PRESIDENT'S ECONOMIC REPORT EXTOLS PROPERTY RIGHTS
June 2, 2005
"The Economic Report of the President," written by former Council of Economic Advisers chairman N. Gregory Mankiw, a Harvard University professor, includes a chapter on Property Rights. Jonathan Gruber, an economist at the Massachusetts Institute of Technology, critiqued it recently in the Journal of Economic Literature. Gruber points out:
- The report says homeownership shows the benefits of property rights, citing studies that find areas with high rates of home ownership have lower crime rates, more educated residents and other positive social indicators -- but this does not show whether homeownership cause lower crime rates, or people prefer to buy houses where crime rates are lower.
- On school vouchers, the report cites one study that finds that both students who move and those who do not benefit from vouchers.
- But other studies find that while voucher students who move to small private schools improve their performance, there is a negative impact on those left behind in public schools, and thus a negative effect overall on student performance.
Less ambiguous is the property rights solution of tradable permits for sulfur dioxide emissions, introduced by the first Bush administration.
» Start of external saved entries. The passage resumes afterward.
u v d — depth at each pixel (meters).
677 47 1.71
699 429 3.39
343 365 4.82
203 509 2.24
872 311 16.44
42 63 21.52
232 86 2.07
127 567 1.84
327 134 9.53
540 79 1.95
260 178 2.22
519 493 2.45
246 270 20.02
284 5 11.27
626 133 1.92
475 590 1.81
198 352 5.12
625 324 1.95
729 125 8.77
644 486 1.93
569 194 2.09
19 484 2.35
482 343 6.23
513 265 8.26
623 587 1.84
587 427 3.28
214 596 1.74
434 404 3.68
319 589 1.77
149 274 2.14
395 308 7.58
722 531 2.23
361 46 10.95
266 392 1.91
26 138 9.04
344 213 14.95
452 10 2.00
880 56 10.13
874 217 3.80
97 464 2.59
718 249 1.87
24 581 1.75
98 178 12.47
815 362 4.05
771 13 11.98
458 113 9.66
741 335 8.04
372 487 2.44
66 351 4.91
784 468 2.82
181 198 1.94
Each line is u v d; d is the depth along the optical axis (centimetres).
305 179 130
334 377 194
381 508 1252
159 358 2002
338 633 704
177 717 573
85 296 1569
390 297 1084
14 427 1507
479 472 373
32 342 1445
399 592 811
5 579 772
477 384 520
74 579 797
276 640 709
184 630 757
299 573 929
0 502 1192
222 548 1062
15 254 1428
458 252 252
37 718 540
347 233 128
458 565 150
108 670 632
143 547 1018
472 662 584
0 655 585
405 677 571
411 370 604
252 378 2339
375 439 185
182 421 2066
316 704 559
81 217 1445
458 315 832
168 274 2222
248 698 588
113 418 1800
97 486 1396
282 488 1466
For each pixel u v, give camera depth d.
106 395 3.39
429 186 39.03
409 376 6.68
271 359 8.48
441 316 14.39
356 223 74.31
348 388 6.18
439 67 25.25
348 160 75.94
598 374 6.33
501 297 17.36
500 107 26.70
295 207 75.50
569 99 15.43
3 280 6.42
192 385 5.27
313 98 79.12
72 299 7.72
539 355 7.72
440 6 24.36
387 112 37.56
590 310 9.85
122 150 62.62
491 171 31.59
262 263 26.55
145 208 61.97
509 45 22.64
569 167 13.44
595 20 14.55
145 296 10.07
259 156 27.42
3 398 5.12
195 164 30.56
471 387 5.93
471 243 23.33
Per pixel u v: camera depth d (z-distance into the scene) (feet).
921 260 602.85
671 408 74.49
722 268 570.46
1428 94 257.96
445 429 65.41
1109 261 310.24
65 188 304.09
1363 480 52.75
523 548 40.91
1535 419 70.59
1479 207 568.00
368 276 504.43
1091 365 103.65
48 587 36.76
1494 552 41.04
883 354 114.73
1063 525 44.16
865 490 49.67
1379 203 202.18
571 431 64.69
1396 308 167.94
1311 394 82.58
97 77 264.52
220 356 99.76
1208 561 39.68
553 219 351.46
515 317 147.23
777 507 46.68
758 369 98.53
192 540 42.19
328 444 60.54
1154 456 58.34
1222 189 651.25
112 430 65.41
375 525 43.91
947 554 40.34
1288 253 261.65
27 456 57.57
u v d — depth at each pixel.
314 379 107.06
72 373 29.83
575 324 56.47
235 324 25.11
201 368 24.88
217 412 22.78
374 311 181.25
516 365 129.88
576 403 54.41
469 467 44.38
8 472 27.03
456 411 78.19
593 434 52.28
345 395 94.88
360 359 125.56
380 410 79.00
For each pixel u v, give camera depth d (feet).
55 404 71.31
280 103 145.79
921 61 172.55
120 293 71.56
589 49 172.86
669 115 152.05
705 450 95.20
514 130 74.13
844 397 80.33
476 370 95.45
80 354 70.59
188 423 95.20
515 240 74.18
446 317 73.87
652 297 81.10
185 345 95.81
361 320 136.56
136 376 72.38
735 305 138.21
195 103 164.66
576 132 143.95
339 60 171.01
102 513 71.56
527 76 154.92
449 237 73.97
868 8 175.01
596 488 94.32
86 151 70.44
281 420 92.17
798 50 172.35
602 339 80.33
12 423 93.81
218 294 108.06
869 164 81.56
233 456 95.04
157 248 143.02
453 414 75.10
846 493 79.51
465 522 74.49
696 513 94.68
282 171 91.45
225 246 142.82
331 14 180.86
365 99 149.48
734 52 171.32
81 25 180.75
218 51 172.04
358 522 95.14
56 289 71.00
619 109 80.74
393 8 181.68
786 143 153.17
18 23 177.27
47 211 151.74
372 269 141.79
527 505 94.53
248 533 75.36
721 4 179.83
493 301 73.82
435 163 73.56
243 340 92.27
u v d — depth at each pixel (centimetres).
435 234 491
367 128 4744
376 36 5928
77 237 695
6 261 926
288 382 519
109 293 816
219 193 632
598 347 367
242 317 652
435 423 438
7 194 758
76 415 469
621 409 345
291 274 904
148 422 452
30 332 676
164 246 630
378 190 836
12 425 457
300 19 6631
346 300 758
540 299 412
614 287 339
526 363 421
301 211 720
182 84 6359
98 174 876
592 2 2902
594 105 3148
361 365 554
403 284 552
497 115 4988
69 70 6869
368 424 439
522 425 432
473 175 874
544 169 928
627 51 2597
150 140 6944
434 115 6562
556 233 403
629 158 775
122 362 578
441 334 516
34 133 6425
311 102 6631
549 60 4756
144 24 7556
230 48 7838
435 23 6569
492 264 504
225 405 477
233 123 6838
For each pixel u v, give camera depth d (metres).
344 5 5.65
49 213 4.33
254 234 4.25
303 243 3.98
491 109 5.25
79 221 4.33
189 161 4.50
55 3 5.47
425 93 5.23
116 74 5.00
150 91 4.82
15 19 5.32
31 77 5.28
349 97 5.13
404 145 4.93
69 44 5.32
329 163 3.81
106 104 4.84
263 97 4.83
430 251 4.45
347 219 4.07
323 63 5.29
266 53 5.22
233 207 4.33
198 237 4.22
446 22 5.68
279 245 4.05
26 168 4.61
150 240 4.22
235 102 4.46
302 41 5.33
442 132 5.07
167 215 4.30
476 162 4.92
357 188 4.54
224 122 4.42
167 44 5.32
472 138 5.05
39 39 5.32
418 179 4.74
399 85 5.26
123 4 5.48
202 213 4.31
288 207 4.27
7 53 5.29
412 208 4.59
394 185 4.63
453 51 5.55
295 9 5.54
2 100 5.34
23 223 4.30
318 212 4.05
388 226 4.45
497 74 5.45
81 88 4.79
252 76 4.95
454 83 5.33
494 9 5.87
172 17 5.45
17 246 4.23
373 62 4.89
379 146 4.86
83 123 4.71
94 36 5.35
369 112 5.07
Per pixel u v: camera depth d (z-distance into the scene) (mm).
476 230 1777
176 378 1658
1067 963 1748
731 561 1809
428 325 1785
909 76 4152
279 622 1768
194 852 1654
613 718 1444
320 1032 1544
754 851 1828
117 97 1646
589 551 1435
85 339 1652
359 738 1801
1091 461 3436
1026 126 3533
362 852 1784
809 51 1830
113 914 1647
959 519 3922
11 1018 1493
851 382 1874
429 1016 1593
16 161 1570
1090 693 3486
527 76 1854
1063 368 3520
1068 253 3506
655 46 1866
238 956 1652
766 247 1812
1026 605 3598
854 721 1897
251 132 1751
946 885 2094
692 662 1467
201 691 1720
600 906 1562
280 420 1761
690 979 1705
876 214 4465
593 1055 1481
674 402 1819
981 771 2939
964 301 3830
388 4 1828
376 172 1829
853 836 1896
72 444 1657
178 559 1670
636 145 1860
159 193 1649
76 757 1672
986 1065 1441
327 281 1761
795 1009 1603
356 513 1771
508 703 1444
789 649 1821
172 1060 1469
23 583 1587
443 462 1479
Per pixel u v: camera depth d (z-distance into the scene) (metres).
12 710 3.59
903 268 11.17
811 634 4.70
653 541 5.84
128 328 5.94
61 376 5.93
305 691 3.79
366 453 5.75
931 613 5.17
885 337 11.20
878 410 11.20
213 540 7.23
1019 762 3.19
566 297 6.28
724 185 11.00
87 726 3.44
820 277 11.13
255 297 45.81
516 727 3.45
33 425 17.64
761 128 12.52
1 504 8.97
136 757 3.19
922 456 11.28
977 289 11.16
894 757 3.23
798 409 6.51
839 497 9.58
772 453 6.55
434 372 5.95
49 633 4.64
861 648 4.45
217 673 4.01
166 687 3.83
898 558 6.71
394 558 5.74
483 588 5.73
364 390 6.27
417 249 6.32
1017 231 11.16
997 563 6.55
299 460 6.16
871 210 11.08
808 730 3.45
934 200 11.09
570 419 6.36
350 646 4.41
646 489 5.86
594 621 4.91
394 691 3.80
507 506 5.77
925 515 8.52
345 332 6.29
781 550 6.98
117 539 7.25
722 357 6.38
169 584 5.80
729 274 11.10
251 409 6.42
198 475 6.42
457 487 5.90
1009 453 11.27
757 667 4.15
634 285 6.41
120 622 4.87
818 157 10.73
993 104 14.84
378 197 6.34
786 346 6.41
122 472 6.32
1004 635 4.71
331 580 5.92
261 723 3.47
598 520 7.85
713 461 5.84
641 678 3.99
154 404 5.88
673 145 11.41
The program is credited with reducing the costs of meeting 1990 sulfur dioxide targets by at least half.
The chapter tends to extol privatization, but Gruber argues that the guaranteed student loan program, for example, has been a failure. Rather than making loans directly to students, the government offers a subsidy to banks in the form of guaranteed repayment. But banks do not bid for the right to issue these loans; as a result, the program has been inefficient in providing aid, but a windfall for banks.